Repeat the items word for word, starting at their first line and ending at the line that contains "згубних наслідків травматичного досвіду.".

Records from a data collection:
Content starts
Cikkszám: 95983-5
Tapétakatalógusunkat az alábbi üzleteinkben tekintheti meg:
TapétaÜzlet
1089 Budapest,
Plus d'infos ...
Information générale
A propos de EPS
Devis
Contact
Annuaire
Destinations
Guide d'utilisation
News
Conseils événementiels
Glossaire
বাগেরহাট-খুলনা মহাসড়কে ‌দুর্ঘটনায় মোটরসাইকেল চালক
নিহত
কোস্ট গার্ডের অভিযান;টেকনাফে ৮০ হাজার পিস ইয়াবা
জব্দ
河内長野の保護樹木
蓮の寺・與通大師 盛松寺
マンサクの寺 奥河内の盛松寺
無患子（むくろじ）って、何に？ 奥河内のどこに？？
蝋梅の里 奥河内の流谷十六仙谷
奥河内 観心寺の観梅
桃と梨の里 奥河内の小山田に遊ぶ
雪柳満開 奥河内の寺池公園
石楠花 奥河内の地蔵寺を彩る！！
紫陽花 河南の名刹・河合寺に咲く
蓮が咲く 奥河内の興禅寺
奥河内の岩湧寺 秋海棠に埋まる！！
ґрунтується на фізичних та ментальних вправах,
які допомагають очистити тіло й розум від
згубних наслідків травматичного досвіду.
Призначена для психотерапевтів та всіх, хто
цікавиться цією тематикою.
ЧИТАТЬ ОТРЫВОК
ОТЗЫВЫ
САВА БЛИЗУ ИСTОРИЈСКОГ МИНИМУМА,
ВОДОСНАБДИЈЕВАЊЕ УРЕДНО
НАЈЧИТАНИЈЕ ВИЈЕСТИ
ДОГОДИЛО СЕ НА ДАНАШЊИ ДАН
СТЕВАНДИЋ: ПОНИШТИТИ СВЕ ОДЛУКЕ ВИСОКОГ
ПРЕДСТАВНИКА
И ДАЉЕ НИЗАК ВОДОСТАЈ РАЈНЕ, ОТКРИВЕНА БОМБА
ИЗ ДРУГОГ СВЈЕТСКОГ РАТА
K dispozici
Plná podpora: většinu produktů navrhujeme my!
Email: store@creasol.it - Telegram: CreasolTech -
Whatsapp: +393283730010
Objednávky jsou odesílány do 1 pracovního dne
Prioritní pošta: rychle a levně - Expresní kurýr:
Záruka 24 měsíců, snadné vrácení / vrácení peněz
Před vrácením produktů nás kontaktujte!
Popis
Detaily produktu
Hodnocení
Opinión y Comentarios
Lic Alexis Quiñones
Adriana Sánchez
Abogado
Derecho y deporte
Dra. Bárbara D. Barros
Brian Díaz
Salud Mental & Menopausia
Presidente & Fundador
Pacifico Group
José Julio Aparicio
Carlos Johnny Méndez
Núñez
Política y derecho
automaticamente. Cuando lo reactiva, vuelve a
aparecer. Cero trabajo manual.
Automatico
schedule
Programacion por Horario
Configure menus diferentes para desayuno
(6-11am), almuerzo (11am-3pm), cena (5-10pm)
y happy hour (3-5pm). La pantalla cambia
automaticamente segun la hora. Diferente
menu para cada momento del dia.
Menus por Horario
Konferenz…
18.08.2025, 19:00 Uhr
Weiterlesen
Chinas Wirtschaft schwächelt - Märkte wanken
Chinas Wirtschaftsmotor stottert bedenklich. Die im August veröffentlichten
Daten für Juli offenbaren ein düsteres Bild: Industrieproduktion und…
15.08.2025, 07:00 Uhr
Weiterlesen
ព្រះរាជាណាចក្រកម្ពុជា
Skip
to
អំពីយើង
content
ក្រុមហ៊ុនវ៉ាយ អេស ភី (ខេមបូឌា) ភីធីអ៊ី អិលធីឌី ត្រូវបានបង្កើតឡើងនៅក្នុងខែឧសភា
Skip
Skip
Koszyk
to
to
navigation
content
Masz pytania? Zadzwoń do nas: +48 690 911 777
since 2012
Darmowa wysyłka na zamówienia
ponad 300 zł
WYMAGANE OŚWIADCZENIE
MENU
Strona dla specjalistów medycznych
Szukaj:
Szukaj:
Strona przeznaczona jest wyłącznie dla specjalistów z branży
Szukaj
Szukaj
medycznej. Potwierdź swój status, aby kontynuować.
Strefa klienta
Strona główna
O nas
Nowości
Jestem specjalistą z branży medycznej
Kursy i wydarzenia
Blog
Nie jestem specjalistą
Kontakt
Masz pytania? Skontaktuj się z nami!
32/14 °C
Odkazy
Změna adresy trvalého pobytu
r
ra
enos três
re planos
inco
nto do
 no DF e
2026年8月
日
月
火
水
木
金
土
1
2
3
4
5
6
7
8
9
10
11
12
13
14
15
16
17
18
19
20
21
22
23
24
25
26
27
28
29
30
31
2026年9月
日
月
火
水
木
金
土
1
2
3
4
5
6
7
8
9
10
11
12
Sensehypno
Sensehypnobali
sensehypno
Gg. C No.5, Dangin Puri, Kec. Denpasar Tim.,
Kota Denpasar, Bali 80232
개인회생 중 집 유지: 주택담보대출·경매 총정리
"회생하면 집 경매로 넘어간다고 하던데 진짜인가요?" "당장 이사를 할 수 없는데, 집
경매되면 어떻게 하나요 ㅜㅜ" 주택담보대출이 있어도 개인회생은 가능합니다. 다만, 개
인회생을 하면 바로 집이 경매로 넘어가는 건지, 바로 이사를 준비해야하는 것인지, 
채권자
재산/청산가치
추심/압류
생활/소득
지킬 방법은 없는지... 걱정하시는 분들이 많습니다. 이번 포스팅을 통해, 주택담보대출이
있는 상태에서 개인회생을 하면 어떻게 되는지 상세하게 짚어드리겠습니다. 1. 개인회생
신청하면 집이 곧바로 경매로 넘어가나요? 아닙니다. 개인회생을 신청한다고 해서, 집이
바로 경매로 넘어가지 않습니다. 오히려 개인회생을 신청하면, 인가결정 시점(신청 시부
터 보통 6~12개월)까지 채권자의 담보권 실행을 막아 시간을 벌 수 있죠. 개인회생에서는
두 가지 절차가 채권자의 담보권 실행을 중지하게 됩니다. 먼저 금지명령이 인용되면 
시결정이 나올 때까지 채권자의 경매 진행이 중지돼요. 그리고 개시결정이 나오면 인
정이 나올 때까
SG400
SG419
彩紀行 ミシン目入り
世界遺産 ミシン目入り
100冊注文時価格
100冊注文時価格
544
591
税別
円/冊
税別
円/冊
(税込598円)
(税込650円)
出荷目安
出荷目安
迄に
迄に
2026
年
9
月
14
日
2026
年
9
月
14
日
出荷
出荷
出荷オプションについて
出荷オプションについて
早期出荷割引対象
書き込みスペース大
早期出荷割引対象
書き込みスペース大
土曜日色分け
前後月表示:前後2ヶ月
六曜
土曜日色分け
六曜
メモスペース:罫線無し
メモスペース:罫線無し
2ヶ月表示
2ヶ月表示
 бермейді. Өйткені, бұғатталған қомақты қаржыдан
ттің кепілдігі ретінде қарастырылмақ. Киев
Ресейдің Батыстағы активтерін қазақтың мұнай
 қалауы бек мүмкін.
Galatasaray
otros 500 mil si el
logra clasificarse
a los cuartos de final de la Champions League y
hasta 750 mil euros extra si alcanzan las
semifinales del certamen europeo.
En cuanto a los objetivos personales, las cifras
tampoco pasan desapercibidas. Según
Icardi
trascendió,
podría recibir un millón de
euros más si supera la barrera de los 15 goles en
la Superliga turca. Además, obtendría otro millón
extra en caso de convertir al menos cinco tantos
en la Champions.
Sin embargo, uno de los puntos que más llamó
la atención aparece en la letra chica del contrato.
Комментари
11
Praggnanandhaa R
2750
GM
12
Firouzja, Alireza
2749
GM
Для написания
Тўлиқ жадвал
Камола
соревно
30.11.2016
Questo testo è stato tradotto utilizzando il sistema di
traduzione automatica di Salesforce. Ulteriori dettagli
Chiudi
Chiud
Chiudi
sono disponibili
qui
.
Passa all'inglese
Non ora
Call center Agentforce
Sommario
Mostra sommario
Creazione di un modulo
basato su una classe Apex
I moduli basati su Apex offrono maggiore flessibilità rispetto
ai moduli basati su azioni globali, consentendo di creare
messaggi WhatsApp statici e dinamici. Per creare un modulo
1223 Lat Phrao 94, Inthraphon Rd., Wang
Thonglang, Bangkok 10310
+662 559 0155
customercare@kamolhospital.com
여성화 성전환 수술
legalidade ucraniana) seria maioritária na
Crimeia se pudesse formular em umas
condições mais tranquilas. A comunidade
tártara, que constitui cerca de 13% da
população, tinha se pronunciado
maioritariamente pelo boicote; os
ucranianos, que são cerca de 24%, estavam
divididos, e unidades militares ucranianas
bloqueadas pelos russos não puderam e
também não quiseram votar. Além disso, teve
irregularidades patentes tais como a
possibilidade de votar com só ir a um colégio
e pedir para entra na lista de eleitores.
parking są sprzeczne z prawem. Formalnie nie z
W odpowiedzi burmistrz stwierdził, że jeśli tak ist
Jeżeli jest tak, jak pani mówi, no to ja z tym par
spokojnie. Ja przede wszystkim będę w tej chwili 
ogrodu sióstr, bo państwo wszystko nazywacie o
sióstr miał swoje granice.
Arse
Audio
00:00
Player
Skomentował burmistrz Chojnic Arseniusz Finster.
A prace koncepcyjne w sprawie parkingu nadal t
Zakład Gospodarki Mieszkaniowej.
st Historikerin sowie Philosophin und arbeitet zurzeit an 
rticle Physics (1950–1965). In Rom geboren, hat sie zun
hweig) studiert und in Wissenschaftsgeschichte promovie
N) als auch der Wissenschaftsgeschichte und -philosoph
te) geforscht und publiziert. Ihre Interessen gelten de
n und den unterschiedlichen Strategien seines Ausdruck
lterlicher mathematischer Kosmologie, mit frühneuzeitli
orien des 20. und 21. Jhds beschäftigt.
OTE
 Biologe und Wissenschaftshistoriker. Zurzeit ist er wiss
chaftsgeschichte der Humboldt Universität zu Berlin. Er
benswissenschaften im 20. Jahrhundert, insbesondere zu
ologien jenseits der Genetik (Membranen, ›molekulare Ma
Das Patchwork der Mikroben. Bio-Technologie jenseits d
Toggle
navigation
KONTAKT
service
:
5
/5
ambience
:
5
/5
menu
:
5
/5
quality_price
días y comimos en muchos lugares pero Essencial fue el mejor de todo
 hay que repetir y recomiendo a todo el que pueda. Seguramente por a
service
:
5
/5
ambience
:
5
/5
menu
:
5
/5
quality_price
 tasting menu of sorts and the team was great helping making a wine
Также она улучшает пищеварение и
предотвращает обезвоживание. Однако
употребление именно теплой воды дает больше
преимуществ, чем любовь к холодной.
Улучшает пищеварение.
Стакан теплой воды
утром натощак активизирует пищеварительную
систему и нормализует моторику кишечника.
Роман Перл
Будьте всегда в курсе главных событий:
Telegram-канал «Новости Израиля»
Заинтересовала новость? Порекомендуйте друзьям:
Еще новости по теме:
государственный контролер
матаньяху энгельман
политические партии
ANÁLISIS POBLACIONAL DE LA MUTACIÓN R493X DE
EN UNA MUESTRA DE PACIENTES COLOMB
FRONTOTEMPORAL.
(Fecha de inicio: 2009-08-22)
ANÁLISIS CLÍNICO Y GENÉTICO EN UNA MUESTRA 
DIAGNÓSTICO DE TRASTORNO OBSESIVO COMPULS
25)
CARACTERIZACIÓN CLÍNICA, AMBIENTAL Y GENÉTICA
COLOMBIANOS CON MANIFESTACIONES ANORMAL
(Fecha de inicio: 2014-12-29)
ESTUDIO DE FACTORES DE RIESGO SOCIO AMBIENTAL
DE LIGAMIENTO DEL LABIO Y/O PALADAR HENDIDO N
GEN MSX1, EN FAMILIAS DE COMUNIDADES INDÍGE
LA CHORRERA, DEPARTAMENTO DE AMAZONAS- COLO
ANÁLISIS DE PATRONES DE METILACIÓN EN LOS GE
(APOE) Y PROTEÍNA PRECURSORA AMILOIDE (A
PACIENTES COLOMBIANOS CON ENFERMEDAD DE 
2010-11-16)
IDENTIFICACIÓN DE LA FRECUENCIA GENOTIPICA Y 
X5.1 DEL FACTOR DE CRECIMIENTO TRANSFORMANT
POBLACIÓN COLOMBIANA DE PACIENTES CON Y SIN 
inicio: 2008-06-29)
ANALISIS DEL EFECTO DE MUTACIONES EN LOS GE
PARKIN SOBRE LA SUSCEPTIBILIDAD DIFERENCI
Content ends
## YOUR SOLUTION
Cikkszám: 95983-5
Tapétakatalógusunkat az alábbi üzleteinkben tekintheti meg:
TapétaÜzlet
1089 Budapest,
Plus d'infos ...
Information générale
A propos de EPS
Devis
Contact
Annuaire
Destinations
Guide d'utilisation
News
Conseils événementiels
Glossaire
বাগেরহাট-খুলনা মহাসড়কে ‌দুর্ঘটনায় মোটরসাইকেল চালক
নিহত
কোস্ট গার্ডের অভিযান;টেকনাফে ৮০ হাজার পিস ইয়াবা
জব্দ
河内長野の保護樹木
蓮の寺・與通大師 盛松寺
マンサクの寺 奥河内の盛松寺
無患子（むくろじ）って、何に？ 奥河内のどこに？？
蝋梅の里 奥河内の流谷十六仙谷
奥河内 観心寺の観梅
桃と梨の里 奥河内の小山田に遊ぶ
雪柳満開 奥河内の寺池公園
石楠花 奥河内の地蔵寺を彩る！！
紫陽花 河南の名刹・河合寺に咲く
蓮が咲く 奥河内の興禅寺
奥河内の岩湧寺 秋海棠に埋まる！！
ґрунтується на фізичних та ментальних вправах,
які допомагають очистити тіло й розум від
згубних наслідків травматичного досвіду.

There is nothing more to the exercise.